Cross-validation is a statistical method used to estimate the skill of machine learning models.
It is commonly used in applied machine learning to compare and select a model for a given predictive modeling problem because it is easy to understand, easy to implement, and results in skill estimates that generally have a lower bias than other methods.
tr_control <- trainControl(method = "cv", number = 3)
tr_control <- trainControl(method = "cv", number = 3)
dt_model_cv <- train(author ~ ., data = train, method = "rpart",
metric = "Accuracy",
tuneLength = 8,
control = rpart.control(minsplit = 30, minbucket = 10, maxdepth = 5, cp = 0.5, trcontrol = tr_control,na.rm = T))

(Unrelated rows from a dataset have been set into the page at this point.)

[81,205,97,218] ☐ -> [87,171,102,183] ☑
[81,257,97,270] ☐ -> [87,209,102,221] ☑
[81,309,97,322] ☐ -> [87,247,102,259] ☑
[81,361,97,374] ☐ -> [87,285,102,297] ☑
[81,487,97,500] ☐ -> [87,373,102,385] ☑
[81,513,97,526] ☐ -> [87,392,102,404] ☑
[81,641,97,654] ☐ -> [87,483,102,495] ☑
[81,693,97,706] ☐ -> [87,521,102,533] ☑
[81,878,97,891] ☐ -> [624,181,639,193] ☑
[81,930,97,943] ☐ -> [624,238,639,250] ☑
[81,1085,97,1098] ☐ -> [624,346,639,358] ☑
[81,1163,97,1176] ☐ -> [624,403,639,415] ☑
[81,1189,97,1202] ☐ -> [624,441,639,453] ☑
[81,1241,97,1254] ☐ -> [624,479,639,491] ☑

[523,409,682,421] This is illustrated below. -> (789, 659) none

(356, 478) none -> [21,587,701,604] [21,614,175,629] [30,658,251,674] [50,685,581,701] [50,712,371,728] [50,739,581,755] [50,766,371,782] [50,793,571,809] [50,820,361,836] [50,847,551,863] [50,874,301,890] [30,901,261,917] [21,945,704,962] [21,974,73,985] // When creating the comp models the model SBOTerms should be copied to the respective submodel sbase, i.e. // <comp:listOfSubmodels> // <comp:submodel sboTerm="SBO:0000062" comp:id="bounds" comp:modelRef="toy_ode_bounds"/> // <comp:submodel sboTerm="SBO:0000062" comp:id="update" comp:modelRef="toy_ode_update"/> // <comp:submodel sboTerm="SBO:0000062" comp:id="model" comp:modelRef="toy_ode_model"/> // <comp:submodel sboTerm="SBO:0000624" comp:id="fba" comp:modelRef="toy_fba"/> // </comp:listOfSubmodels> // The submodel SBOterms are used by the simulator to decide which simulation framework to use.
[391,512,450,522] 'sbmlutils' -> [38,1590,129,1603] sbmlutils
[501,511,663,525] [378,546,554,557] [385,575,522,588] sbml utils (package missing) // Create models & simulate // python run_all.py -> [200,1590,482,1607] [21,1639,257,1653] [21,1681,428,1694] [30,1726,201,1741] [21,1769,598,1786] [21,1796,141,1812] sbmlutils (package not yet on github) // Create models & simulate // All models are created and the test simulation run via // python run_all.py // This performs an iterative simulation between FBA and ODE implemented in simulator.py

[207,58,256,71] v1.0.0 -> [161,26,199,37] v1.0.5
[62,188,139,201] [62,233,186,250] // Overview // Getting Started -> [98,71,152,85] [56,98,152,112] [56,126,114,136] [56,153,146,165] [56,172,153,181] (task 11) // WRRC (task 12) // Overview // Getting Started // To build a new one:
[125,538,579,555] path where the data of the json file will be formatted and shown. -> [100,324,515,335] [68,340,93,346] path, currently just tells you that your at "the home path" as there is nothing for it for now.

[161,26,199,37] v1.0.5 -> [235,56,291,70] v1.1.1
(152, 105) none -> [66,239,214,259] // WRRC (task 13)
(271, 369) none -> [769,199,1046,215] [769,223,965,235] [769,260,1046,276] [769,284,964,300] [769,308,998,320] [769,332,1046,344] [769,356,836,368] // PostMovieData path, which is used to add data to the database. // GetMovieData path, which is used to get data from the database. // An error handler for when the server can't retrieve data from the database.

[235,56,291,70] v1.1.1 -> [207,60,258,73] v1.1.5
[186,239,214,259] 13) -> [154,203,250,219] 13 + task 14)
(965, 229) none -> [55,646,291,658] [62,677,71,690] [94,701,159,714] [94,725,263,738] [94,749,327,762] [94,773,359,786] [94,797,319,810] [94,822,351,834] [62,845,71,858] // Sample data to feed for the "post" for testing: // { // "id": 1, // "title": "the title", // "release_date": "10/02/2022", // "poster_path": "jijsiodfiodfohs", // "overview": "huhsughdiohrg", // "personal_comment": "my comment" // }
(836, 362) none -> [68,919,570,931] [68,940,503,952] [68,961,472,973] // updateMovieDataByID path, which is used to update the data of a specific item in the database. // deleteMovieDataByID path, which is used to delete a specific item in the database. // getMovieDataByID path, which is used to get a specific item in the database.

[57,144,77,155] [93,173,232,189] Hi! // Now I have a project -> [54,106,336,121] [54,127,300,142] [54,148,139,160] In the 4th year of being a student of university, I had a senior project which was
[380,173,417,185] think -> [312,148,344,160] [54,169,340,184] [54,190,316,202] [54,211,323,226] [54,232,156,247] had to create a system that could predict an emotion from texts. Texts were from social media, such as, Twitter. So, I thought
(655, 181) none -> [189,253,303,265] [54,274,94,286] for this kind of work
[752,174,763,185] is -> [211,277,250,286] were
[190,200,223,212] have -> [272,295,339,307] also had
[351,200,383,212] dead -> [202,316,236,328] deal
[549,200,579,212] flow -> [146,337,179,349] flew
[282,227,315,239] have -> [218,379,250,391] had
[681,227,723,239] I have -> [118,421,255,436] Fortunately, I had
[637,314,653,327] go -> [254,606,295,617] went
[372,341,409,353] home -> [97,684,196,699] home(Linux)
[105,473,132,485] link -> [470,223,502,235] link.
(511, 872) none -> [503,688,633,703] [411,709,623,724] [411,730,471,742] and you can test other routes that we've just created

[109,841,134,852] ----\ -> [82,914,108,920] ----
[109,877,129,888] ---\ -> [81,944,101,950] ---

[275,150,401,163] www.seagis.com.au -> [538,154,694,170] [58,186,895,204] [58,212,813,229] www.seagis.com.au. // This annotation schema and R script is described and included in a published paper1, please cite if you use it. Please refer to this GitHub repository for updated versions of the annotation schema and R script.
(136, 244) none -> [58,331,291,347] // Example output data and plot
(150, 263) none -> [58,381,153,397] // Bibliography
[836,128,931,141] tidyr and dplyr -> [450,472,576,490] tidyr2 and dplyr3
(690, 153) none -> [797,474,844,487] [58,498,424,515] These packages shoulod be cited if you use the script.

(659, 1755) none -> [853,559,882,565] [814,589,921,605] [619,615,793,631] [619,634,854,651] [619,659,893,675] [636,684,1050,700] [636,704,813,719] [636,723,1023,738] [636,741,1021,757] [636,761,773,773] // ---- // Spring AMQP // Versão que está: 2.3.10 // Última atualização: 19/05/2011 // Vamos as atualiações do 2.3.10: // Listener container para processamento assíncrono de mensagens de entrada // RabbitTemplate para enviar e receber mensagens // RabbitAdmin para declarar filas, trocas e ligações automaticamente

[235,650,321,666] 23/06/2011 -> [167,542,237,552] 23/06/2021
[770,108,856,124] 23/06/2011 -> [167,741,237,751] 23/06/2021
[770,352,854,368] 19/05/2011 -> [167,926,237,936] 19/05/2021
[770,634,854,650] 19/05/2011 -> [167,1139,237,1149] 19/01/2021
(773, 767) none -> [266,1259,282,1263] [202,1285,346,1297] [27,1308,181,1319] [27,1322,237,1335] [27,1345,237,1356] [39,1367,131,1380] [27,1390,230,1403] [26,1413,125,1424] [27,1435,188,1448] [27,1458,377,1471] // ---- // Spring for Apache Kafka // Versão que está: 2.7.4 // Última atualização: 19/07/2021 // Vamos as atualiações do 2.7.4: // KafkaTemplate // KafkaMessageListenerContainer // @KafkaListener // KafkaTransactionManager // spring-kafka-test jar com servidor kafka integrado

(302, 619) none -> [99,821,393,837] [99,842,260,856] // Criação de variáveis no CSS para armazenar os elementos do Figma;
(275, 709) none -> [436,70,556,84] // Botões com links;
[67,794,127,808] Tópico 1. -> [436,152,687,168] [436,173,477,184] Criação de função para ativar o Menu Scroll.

print(dt_model_cv$finalModel)
## n= 66
##
## node), split, n, loss, yval, (yprob)
## * denotes terminal node
##
## 1) root 66 15 Hamilton (0.7727273 0.2272727)
## 2) upon>=0.019 50 0 Hamilton (1.0000000 0.0000000) *
## 3) upon< 0.019 16 1 Madison (0.0625000 0.9375000) *
dt_predict3 <- predict(dt_model_cv, newdata = test, type = "raw")
print(dt_predict3)
## [1] Madison Madison Madison Madison Madison Madison Madison Madison
## [9] Madison Madison Madison
## Levels: Hamilton Madison
So we can hereby conclude that, the disputed articles were authored by Madison.